Problems =>
1. According to the excerpt on space-based and ground-based astronomy, roughly what fraction of the Hubble's cost was the cost of the VLT?
2. Rewrite the records as a numbered list, from their first line up to and including the line with "exposure: black level", leaving out any blank lines.

Excerpt provided =>
This means that there may not really be any need to replace the Hubble to obtain better astronomical imagery in the visible range. The new ground-based telescopes can do the job, and even the most ambitious of them, like the Keck and the Very Large Telescope (VLT) in Chile, are much less expensive than the Hubble, and naturally much easier to service and update. For example, the VLT cost was roughly 1/7 of the HST cost, and gave the astronomic community four 8.2 meters telescopes, with a resolution almost as high as the Hubble (though, of course, not nearly as high as a Hubble replacement).

Space-based astronomy remains irreplaceable for those wavelengths that are blocked by the atmosphere, such as most of the infrared, and all the ultraviolet, X-ray and Gamma ray regions of the electromagnetic spectrum.

While NASA has long had a good relationship with the astronomy community, the agency's space-based astronomy programs have tended to operate on a parallel, independent track from ground-based astronomy efforts. Some observers believe that NASA and the National Science Foundation, which handles US government-funded ground-based astronomy, will soon be in discussions, and even that eventually both space and ground based astronomy will be directed under the same overall program.

(Saved entries)

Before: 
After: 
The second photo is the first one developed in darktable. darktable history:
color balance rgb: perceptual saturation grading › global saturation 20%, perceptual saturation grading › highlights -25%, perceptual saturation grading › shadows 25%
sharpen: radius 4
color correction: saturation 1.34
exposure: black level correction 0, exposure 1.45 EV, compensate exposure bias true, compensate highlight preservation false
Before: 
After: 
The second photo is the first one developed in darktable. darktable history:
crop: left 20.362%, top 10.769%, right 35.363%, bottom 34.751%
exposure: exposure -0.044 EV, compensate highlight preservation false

Responses for each task =>
1. Roughly 1/7 of the Hubble's cost.

2.
1. Before: 
2. After: 
3. The second photo is the first one developed in darktable. darktable history:
4. color balance rgb: perceptual saturation grading › global saturation 20%, perceptual saturation grading › highlights -25%, perceptual saturation grading › shadows 25%
5. sharpen: radius 4
6. color correction: saturation 1.34
7. exposure: black level correction 0, exposure 1.45 EV, compensate exposure bias true, compensate highlight preservation false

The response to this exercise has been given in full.